Core concepts
Four ideas explain everything you see in the dashboard: sessions, steps, diagnosis confidence, and the sensor/actuator split.
Sessions
A session is one run of your agent — from invoke() to its final answer (or crash). The SDK emits lifecycle events (session_start, session_complete, session_error), so every session has a true status:
| Status | Meaning |
|---|---|
| Running | The agent is still executing. The session page polls live and new steps appear as they happen. |
| Success | The run completed and no step failed. |
| Failed | A step failed, or the run itself crashed. |
Steps
A step is one tool call inside a session. Each step records the tool name, input, output, latency, the LLM reasoning that led to the call, the token cost of that reasoning, and OTel-compatible trace_id / span_id / parent_span_id so nested agents form a proper trace tree.
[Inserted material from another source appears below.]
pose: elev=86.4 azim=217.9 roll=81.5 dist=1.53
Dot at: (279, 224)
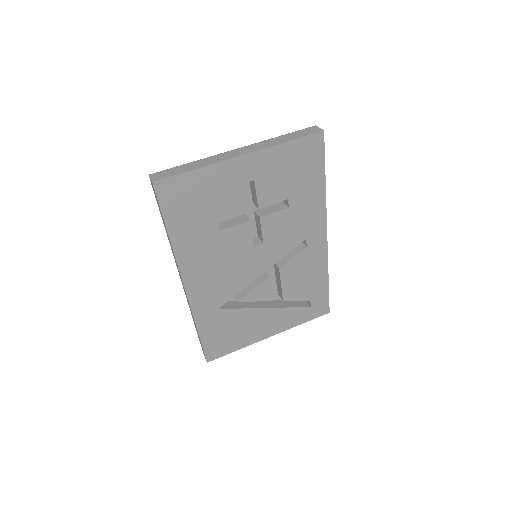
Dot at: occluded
Diagnosis & confidence tiers
When a step fails, Vorlo produces a structured diagnosis: a title, the root cause in plain English, and a specific fix. Every diagnosis carries a confidence tier so you always know how much to trust it:
| Tier | What it means |
|---|---|
| Verified | The fix was confirmed — a developer clicked "this fixed it", or Vorlo observed the failing tool recover after the fix was served (auto-verification). |
| Likely | Matched by the curated error registry — a known failure shape (auth expiry, rate limits, missing fields, timeouts, …) with a deterministic diagnosis. |
| Guess | A new pattern diagnosed by the LLM with full step context. Useful, but unconfirmed — your feedback promotes or corrects it. |
This is the learning loop: each distinct failure is fingerprinted, and a confirmed fix is served instantly to everyone who hits the same fingerprint next. Vorlo gets more accurate the more it's used.
Sensors vs actuators
Every tool is classified by what it does to the world:
- Sensor — reads state:
get_*,search_*,fetch_*,list_*,query_*, … - Actuator — changes state:
send_*,create_*,charge_*,delete_*, … Unknown tools default to actuator, the safe assumption.
The split matters for debugging (a failed actuator may have half-applied a change) and powers guardrail policies — actuator calls matching a known failure fingerprint can be blocked or require approval before they execute.